The week of planning made clear there are some big changes coming to PC21, with increased Joint services’ participation topping the list. In addition, multiple Soldier touchpoints will be added to PC21, as well as additional mission thread scenarios and targets to engage. PC21 will include more than 70 new technologies, which will require detailed planning to incorporate. PC21 will take place in the fall of 2021.
“This is not just PC20, which was us starting to crawl; we are starting to walk,” Richardson said. “More importantly, our joint partners are part of this. This is truly going to be a joint operation. I appreciate all the collaboration that’s been going on, but we really need to nail down what are the technologies we want to demonstrate with the other services.”
While PC20 was a standalone demonstration, PC21 is being planned as part of an integrated series of linked experiments. Much of PC21 will again take place at Yuma Proving Ground, Arizona, with the addition of some elements taking place at White Sands Missile Range, New Mexico.
Some of the major linked experiments are JMC’s Joint Warfighting Assessment 21 and Defender 21 (Forager).
During the conference opening, Col. Tobin Magsig, JMC’s commander, noted that military units will be part of PC21, which will require some balancing of efforts.

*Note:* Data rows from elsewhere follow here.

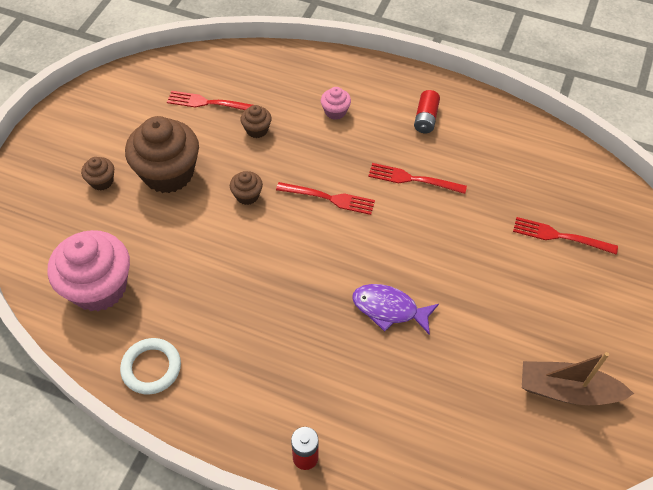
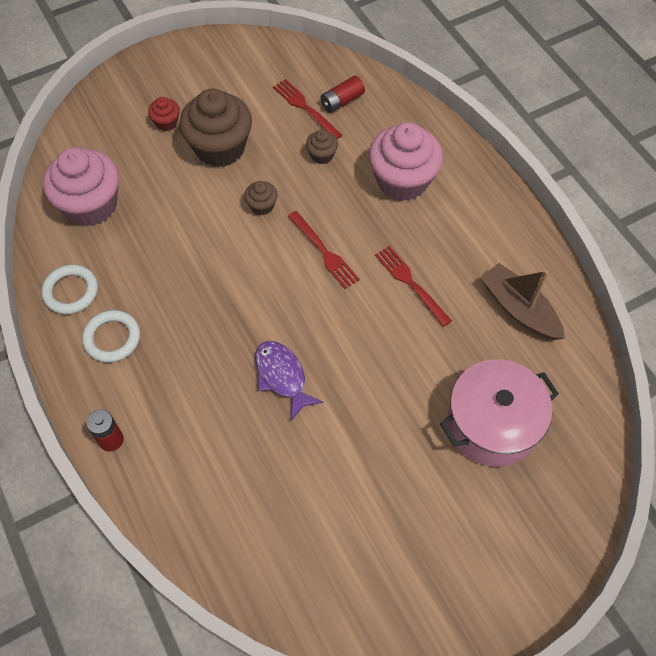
camera: 40 degrees right, 5 degrees up
brown cupcake [81,157,114,191] -> red cupcake [148,97,180,131]
pink cupcake [321,87,351,120] -> pink cupcake [369,122,443,201], size x2.22
red battery [414,90,440,133] -> red battery moved to [321,76,365,113]
red fork [513,217,618,255] -> pink pot [440,359,559,467]
brown boat [522,352,634,405] -> brown boat moved to [480,263,565,340]
none -> white ring [82,310,140,362]

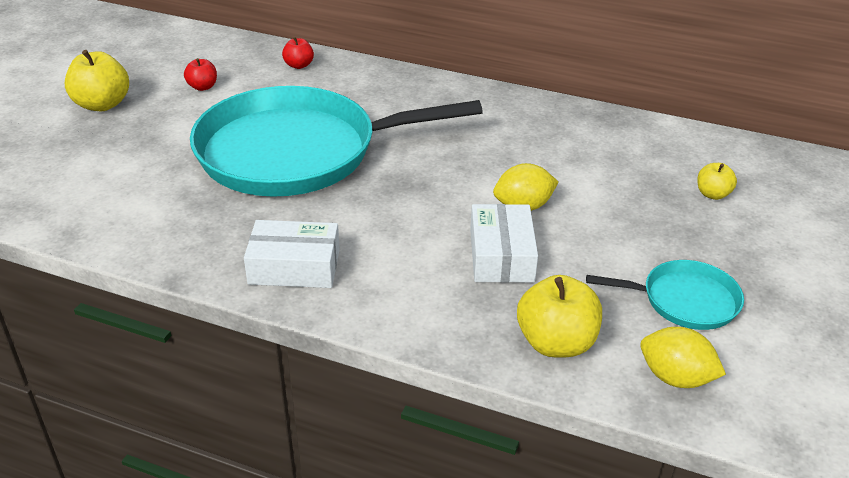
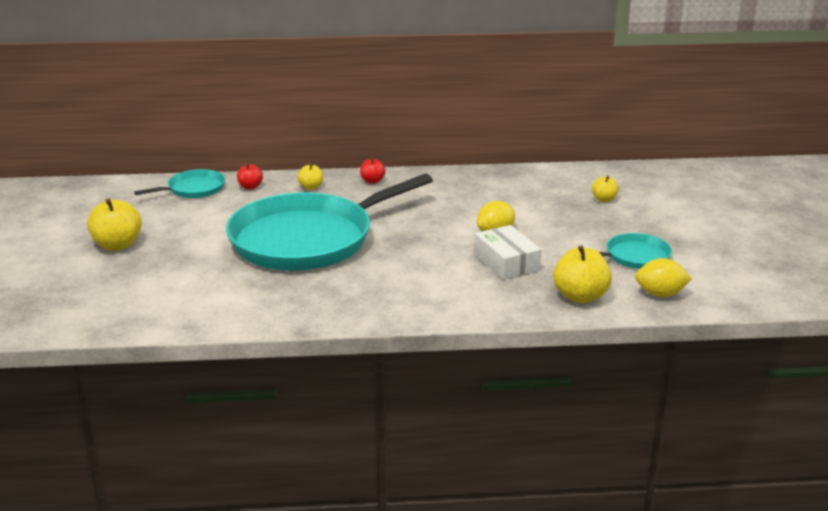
camera: 25 degrees left, 10 degrees down
red apple [184,58,217,91] -> red apple moved to [360,158,386,184]
white box [244,220,340,288] -> none
none -> turquoise pan [134,169,225,198]
none -> yellow apple [297,163,323,190]

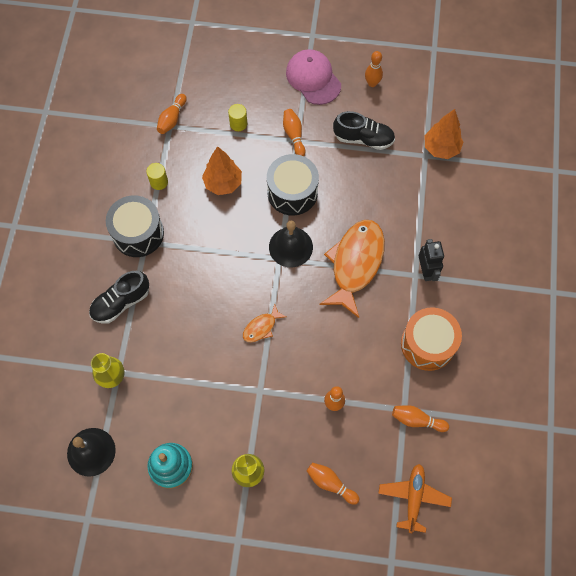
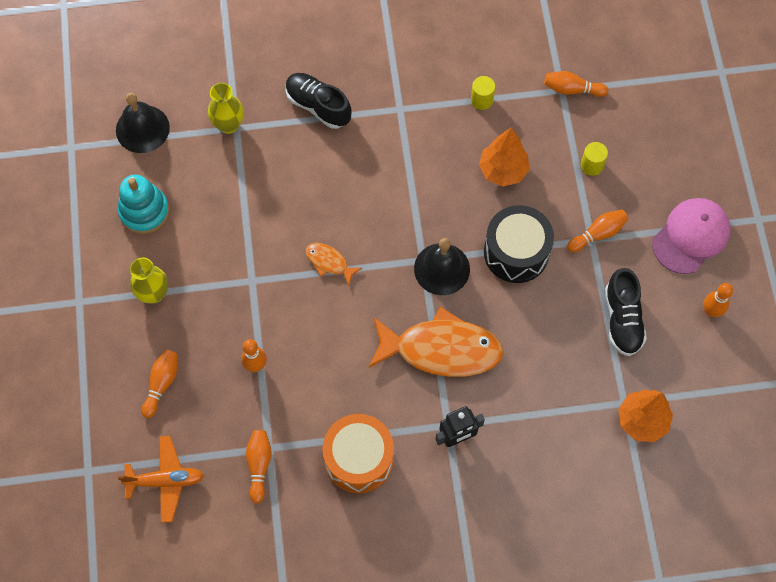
camera: 75 degrees right, 0 degrees up
black drum [106,195,164,257] -> none

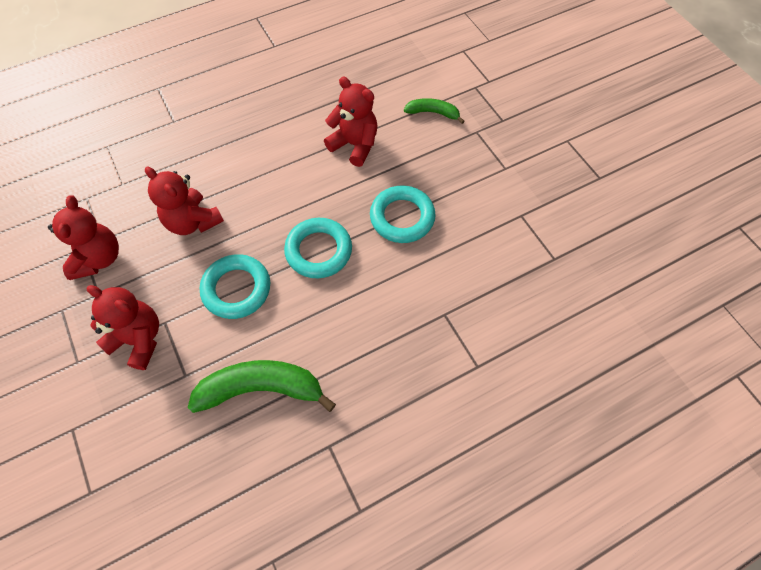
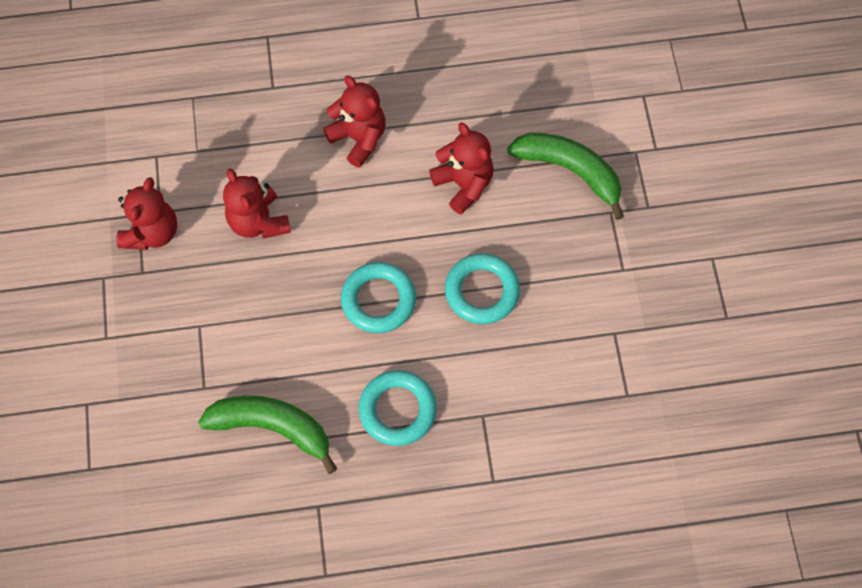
camera: 20 degrees right, 5 degrees up
red teddy bear [86,285,159,370] -> red teddy bear moved to [323,75,386,168]
turquoise ring [200,254,270,319] -> turquoise ring moved to [359,370,437,446]
green banana [404,98,465,124] -> green banana [507,133,624,220], size x1.80

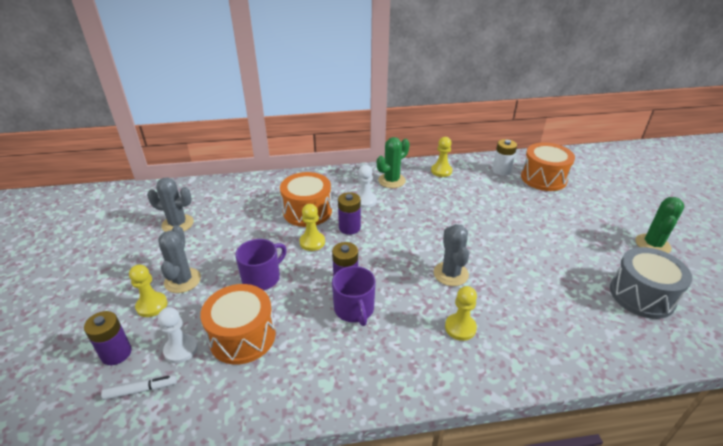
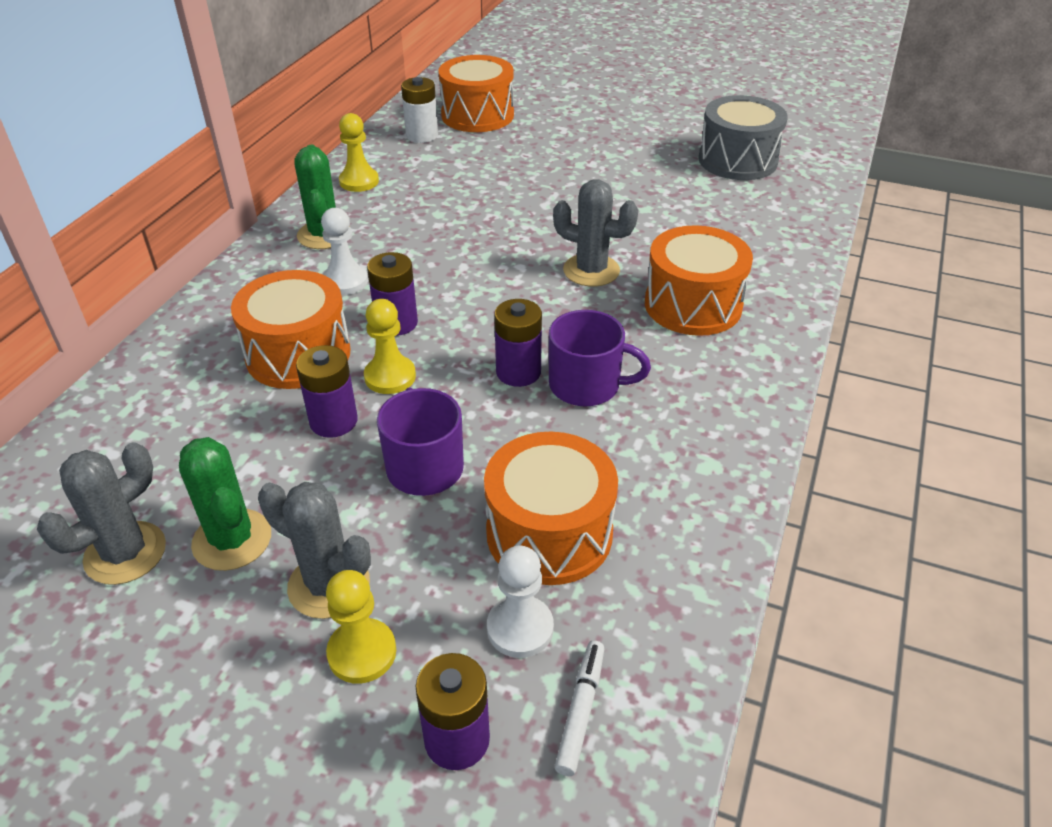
camera: 60 degrees left, 5 degrees up
yellow pawn [445,286,477,341] -> orange drum [645,225,753,336]
green cactus [635,197,684,253] -> green cactus moved to [179,437,271,571]
none -> purple battery [296,345,358,438]

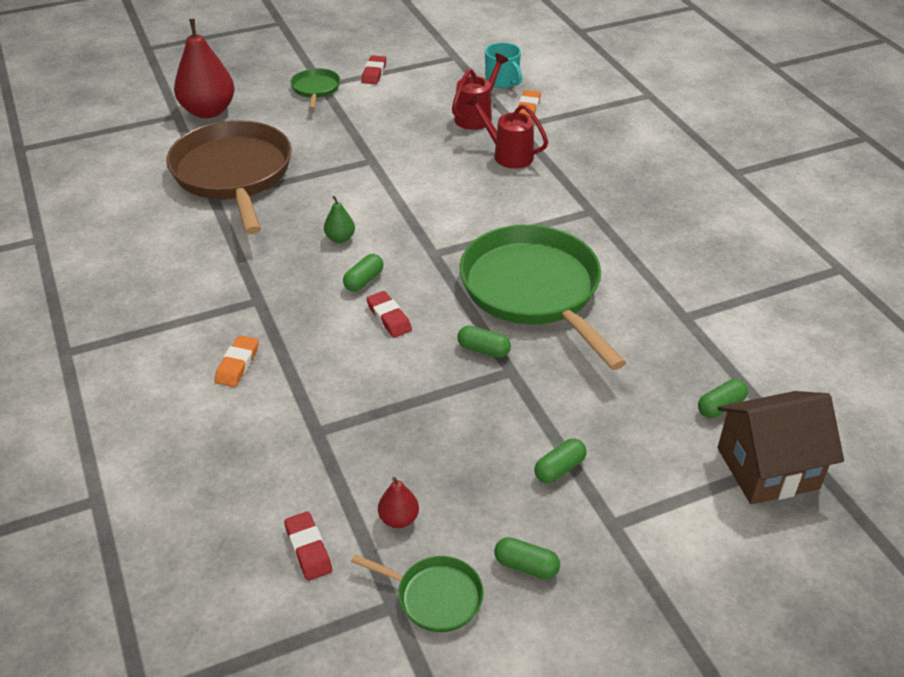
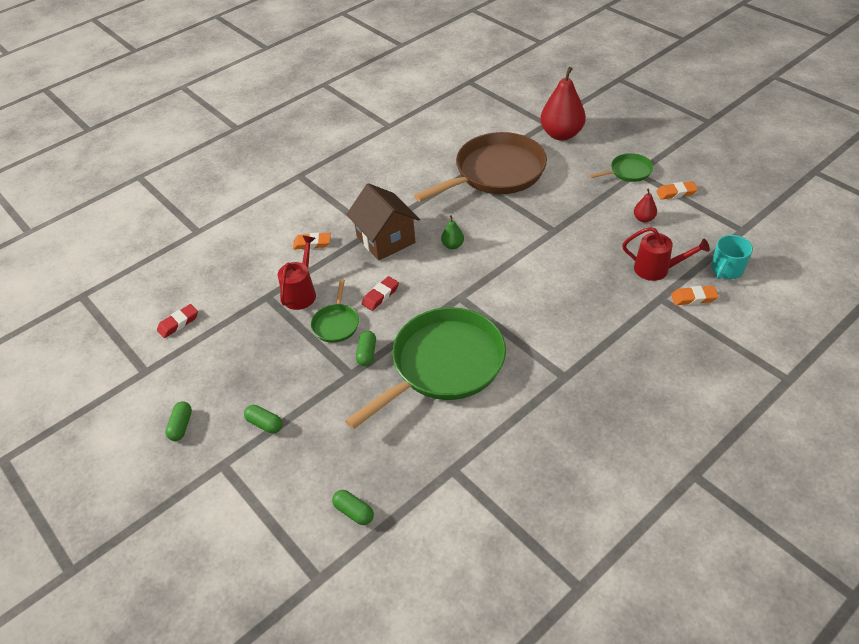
camera: 75 degrees right, 5 degrees up
green capsule [343,254,384,291] -> none
green pan [351,554,484,632] -> green pan moved to [311,279,359,343]
red eraser [362,55,386,84] -> orange eraser [656,181,698,200]
red pear [378,477,419,528] -> red pear moved to [634,189,657,223]
red watering can [465,94,548,168] -> red watering can moved to [278,236,316,310]
brown house [717,391,844,504] -> brown house moved to [346,183,420,261]

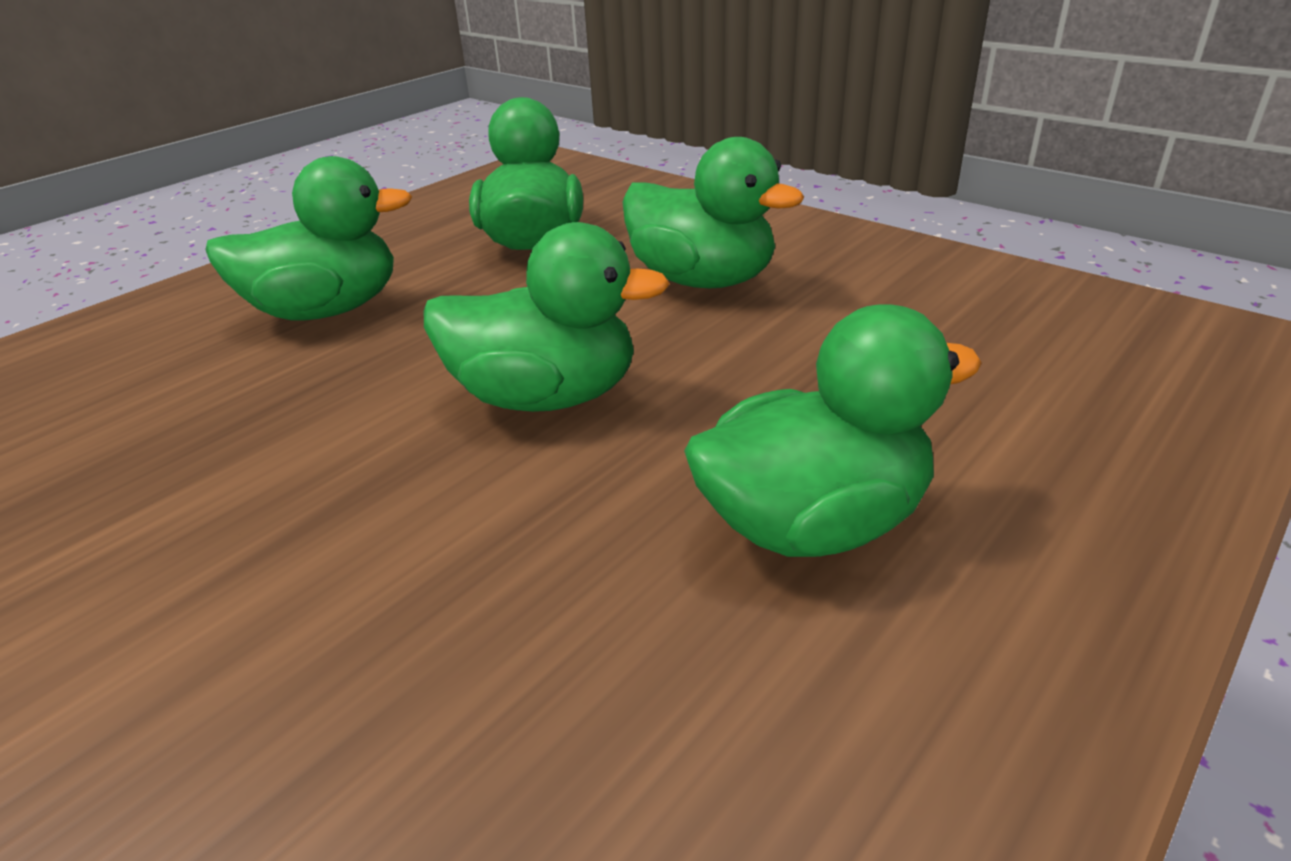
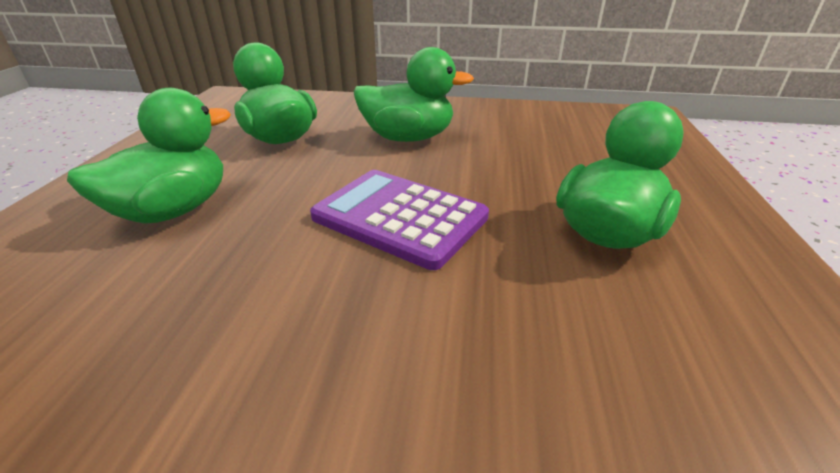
camera: 35 degrees left, 0 degrees up
green duck [424,222,670,412] -> purple calculator [310,170,489,270]

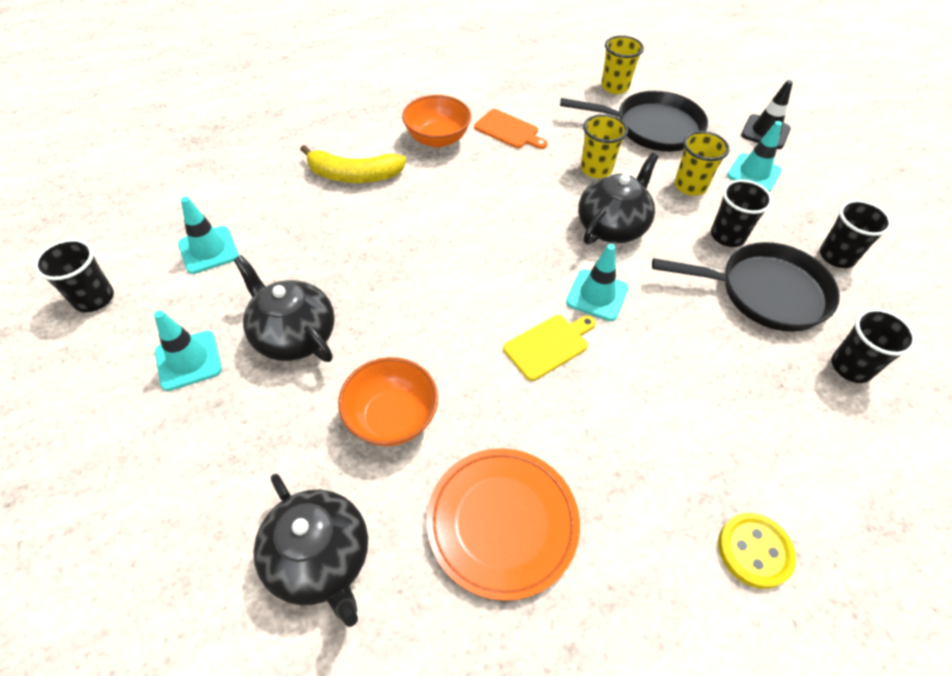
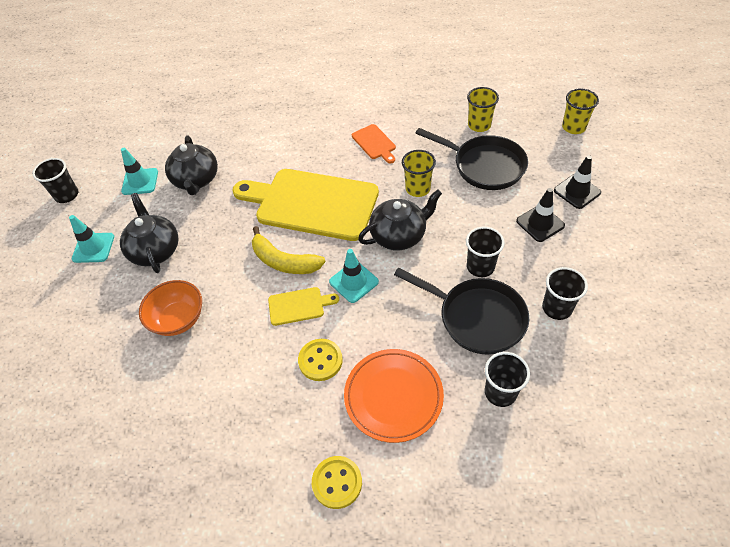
camera: 30 degrees right, 0 degrees up
black teapot [253,474,368,627] -> black teapot moved to [165,135,218,195]
yellow banana [300,145,406,183] -> yellow banana moved to [252,226,326,274]
orange bowl [402,95,471,148] -> none
orange plate [427,448,580,601] -> orange plate moved to [344,349,444,443]
yellow cup [675,131,730,196] -> yellow cup moved to [562,88,599,134]
turquoise traffic cone [727,121,782,192] -> black traffic cone [516,188,565,242]
none -> yellow cutting board [233,169,379,241]
none -> yellow button [298,339,343,381]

“We’re bringing in joint force sister services to PC21; we’re bringing in the 82nd Airborne Division and we’re bringing in the Multi-Domain Task Force,” Magsig said. “Each of those units and those services will have their own desired training objectives. This is the week to iron those out, then interlace the unit training objectives with the exercise learning demands. We’ve all got to understand that this is not about current readiness, this is about the future readiness of our Army. It’s about designing a way this technology will work together and how we’ll fight together as a DOD joint force and win in the future.”
By the closing of the mid-planning conference, the leaders came away with a number of PC21 objectives, including enabling joint and coalition interoperability, integrating artificial intelligence and robotic systems into tactical formations and driving forward iterative learning.
The Army modernization enterprise completed the conference ensuring that the Army will take the lessons learned from PC20 and push the Army further into the future of warfare with PC21.